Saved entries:
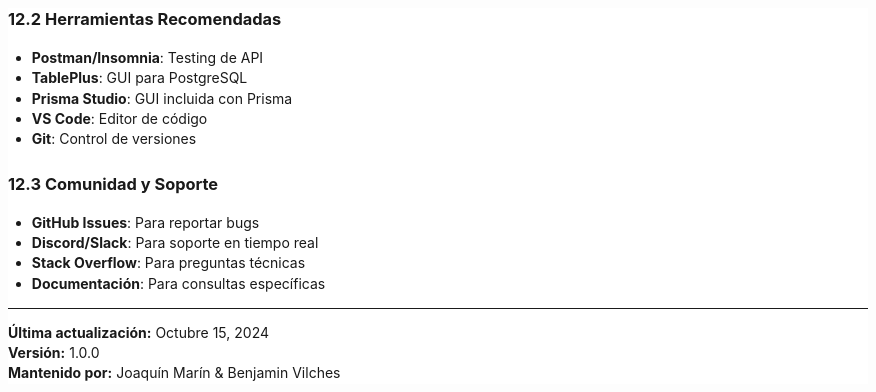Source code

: ### 12.2 Herramientas Recomendadas

- **Postman/Insomnia**: Testing de API
- **TablePlus**: GUI para PostgreSQL
- **Prisma Studio**: GUI incluida con Prisma
- **VS Code**: Editor de código
- **Git**: Control de versiones

### 12.3 Comunidad y Soporte

- **GitHub Issues**: Para reportar bugs
- **Discord/Slack**: Para soporte en tiempo real
- **Stack Overflow**: Para preguntas técnicas
- **Documentación**: Para consultas específicas

---

**Última actualización:** Octubre 15, 2024  
**Versión:** 1.0.0  
**Mantenido por:** Joaquín Marín & Benjamin Vilches
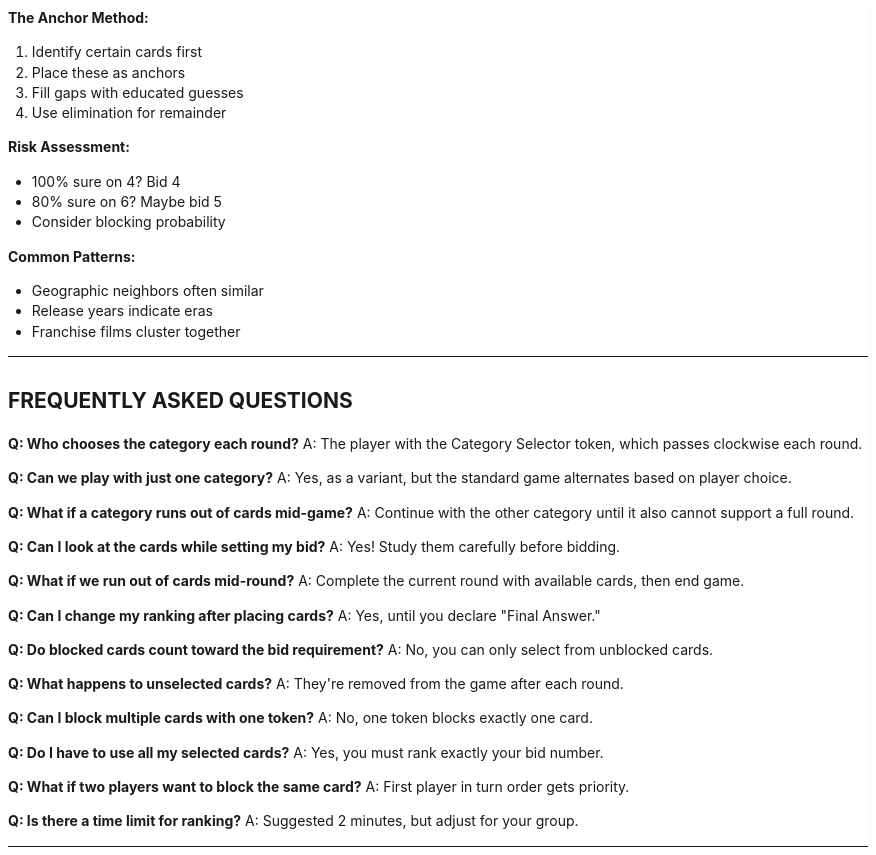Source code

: **The Anchor Method:**
1. Identify certain cards first
2. Place these as anchors
3. Fill gaps with educated guesses
4. Use elimination for remainder

**Risk Assessment:**
- 100% sure on 4? Bid 4
- 80% sure on 6? Maybe bid 5
- Consider blocking probability

**Common Patterns:**
- Geographic neighbors often similar
- Release years indicate eras
- Franchise films cluster together

---

## FREQUENTLY ASKED QUESTIONS

**Q: Who chooses the category each round?**
A: The player with the Category Selector token, which passes clockwise each round.

**Q: Can we play with just one category?**
A: Yes, as a variant, but the standard game alternates based on player choice.

**Q: What if a category runs out of cards mid-game?**
A: Continue with the other category until it also cannot support a full round.

**Q: Can I look at the cards while setting my bid?**
A: Yes! Study them carefully before bidding.

**Q: What if we run out of cards mid-round?**
A: Complete the current round with available cards, then end game.

**Q: Can I change my ranking after placing cards?**
A: Yes, until you declare "Final Answer."

**Q: Do blocked cards count toward the bid requirement?**
A: No, you can only select from unblocked cards.

**Q: What happens to unselected cards?**
A: They're removed from the game after each round.

**Q: Can I block multiple cards with one token?**
A: No, one token blocks exactly one card.

**Q: Do I have to use all my selected cards?**
A: Yes, you must rank exactly your bid number.

**Q: What if two players want to block the same card?**
A: First player in turn order gets priority.

**Q: Is there a time limit for ranking?**
A: Suggested 2 minutes, but adjust for your group.

---
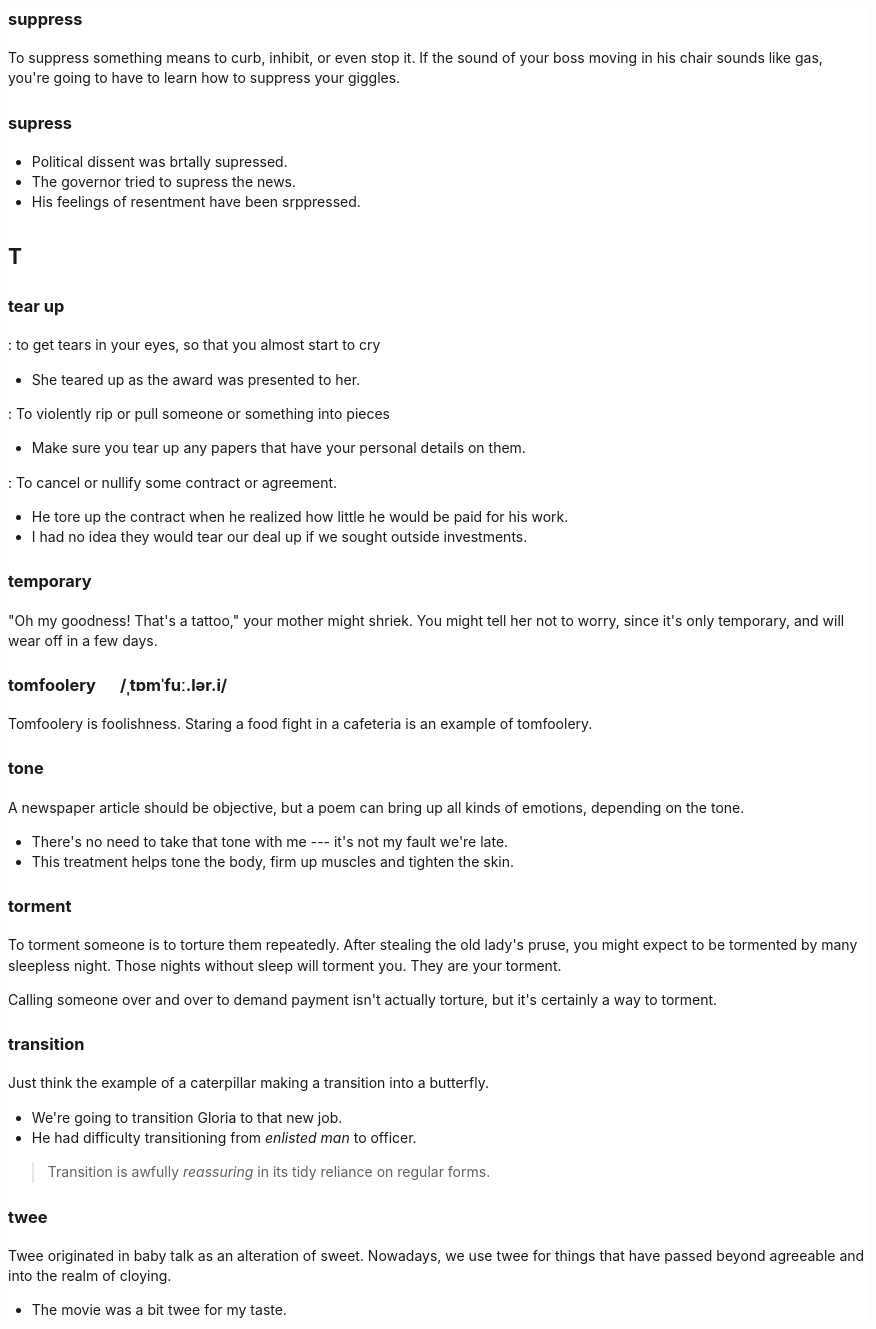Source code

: ### suppress
To suppress something means to curb, inhibit, or even stop it. If the sound of your boss moving in his chair sounds like gas, you're going to have to learn how to suppress your giggles.

### supress
- Political dissent was brtally supressed.
- The governor tried to supress the news.
- His feelings of resentment have been srppressed.

## T
### tear up 
: to get tears in your eyes, so that you almost start to cry
- She teared up as the award was presented to her.

: To violently rip or pull someone or something into pieces
- Make sure you tear up any papers that have your personal details on them.

: To cancel or nullify some contract or agreement.
- He tore up the contract when he realized how little he would be paid for his work.
- I had no idea they would tear our deal up if we sought outside investments.

### temporary
"Oh my goodness! That's a tattoo," your mother might shriek. You might tell her not to worry, since it's only temporary, and will wear off in a few days.

### tomfoolery  &emsp;  /ˌtɒmˈfuː.lər.i/
Tomfoolery is foolishness. Staring a food fight in a cafeteria is an example of tomfoolery.

### tone
A newspaper article should be objective, but a poem can bring up all kinds of emotions, depending on the tone.
- There's no need to take that tone with me --- it's not my fault we're late.
- This treatment helps tone the body, firm up muscles and tighten the skin.

### torment
To torment someone is to torture them repeatedly. After stealing the old lady's pruse, you might expect to be tormented by many sleepless night. Those nights without sleep will torment you. They are your torment.

Calling someone over and over to demand payment isn't actually torture, but it's certainly a way to torment.

### transition
Just think the example of a caterpillar making a transition into a butterfly. 
- We're going to transition Gloria to that new job.
- He had difficulty transitioning from *enlisted man* to officer.
> Transition is awfully *reassuring* in its tidy reliance on regular forms.

### twee
Twee originated in baby talk as an alteration of sweet. Nowadays, we use twee for things that have passed beyond agreeable and into the realm of cloying.
- The movie was a bit twee for my taste.
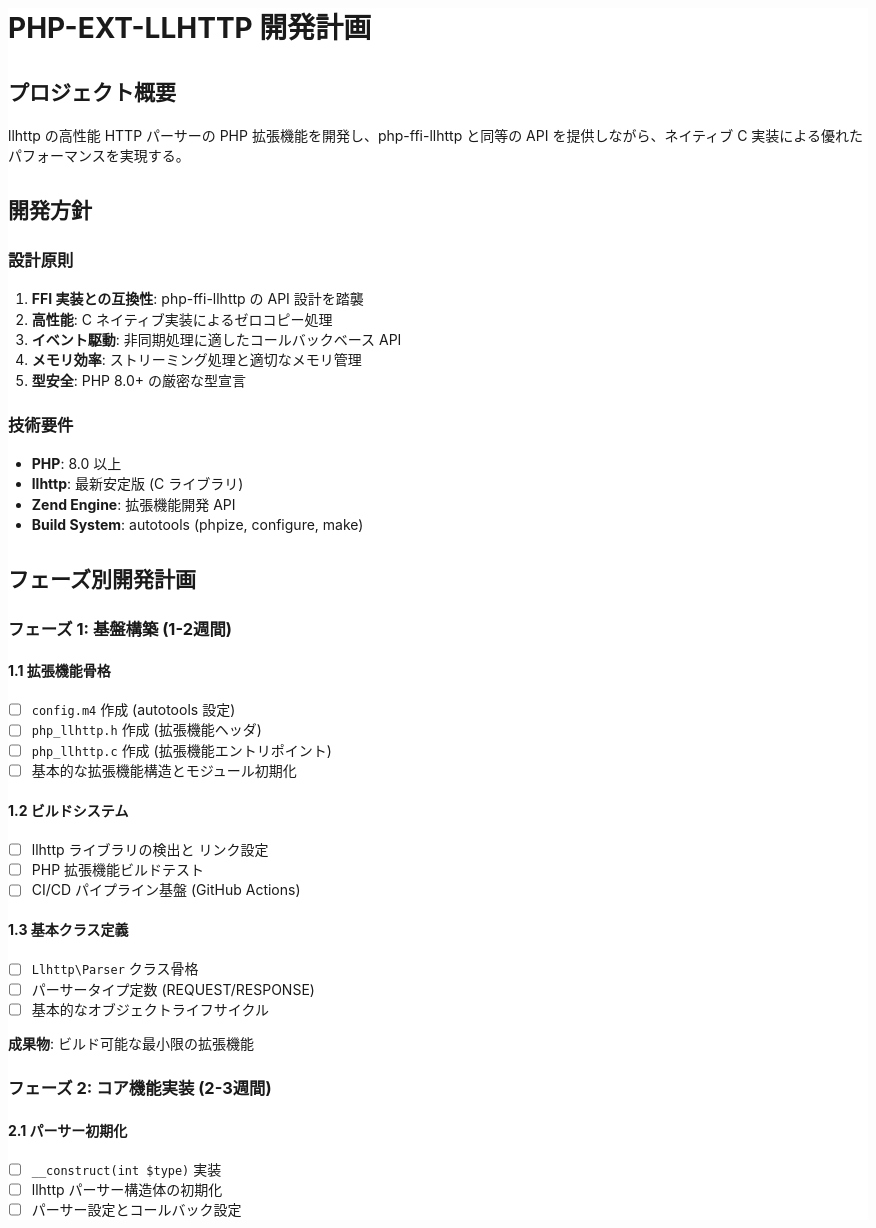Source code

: # PHP-EXT-LLHTTP 開発計画

## プロジェクト概要

llhttp の高性能 HTTP パーサーの PHP 拡張機能を開発し、php-ffi-llhttp と同等の API を提供しながら、ネイティブ C 実装による優れたパフォーマンスを実現する。

## 開発方針

### 設計原則

1. **FFI 実装との互換性**: php-ffi-llhttp の API 設計を踏襲
2. **高性能**: C ネイティブ実装によるゼロコピー処理
3. **イベント駆動**: 非同期処理に適したコールバックベース API
4. **メモリ効率**: ストリーミング処理と適切なメモリ管理
5. **型安全**: PHP 8.0+ の厳密な型宣言

### 技術要件

- **PHP**: 8.0 以上
- **llhttp**: 最新安定版 (C ライブラリ)
- **Zend Engine**: 拡張機能開発 API
- **Build System**: autotools (phpize, configure, make)

## フェーズ別開発計画

### フェーズ 1: 基盤構築 (1-2週間)

#### 1.1 拡張機能骨格
- [ ] `config.m4` 作成 (autotools 設定)
- [ ] `php_llhttp.h` 作成 (拡張機能ヘッダ)
- [ ] `php_llhttp.c` 作成 (拡張機能エントリポイント)
- [ ] 基本的な拡張機能構造とモジュール初期化

#### 1.2 ビルドシステム
- [ ] llhttp ライブラリの検出と リンク設定
- [ ] PHP 拡張機能ビルドテスト
- [ ] CI/CD パイプライン基盤 (GitHub Actions)

#### 1.3 基本クラス定義
- [ ] `Llhttp\Parser` クラス骨格
- [ ] パーサータイプ定数 (REQUEST/RESPONSE)
- [ ] 基本的なオブジェクトライフサイクル

**成果物**: ビルド可能な最小限の拡張機能

### フェーズ 2: コア機能実装 (2-3週間)

#### 2.1 パーサー初期化
- [ ] `__construct(int $type)` 実装
- [ ] llhttp パーサー構造体の初期化
- [ ] パーサー設定とコールバック設定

--- TASK DESCRIPTION ---
Copy the lines word for word, from the start of the material through the line containing "A: Yes, as a", and leave the pictures out of your answer.

--- SOLUTION TO THIS EXERCISE ---
Source code

: ### 12.2 Herramientas Recomendadas

- **Postman/Insomnia**: Testing de API
- **TablePlus**: GUI para PostgreSQL
- **Prisma Studio**: GUI incluida con Prisma
- **VS Code**: Editor de código
- **Git**: Control de versiones

### 12.3 Comunidad y Soporte

- **GitHub Issues**: Para reportar bugs
- **Discord/Slack**: Para soporte en tiempo real
- **Stack Overflow**: Para preguntas técnicas
- **Documentación**: Para consultas específicas

---

**Última actualización:** Octubre 15, 2024  
**Versión:** 1.0.0  
**Mantenido por:** Joaquín Marín & Benjamin Vilches
Source code

: **The Anchor Method:**
1. Identify certain cards first
2. Place these as anchors
3. Fill gaps with educated guesses
4. Use elimination for remainder

**Risk Assessment:**
- 100% sure on 4? Bid 4
- 80% sure on 6? Maybe bid 5
- Consider blocking probability

**Common Patterns:**
- Geographic neighbors often similar
- Release years indicate eras
- Franchise films cluster together

---

## FREQUENTLY ASKED QUESTIONS

**Q: Who chooses the category each round?**
A: The player with the Category Selector token, which passes clockwise each round.

**Q: Can we play with just one category?**
A: Yes, as a variant, but the standard game alternates based on player choice.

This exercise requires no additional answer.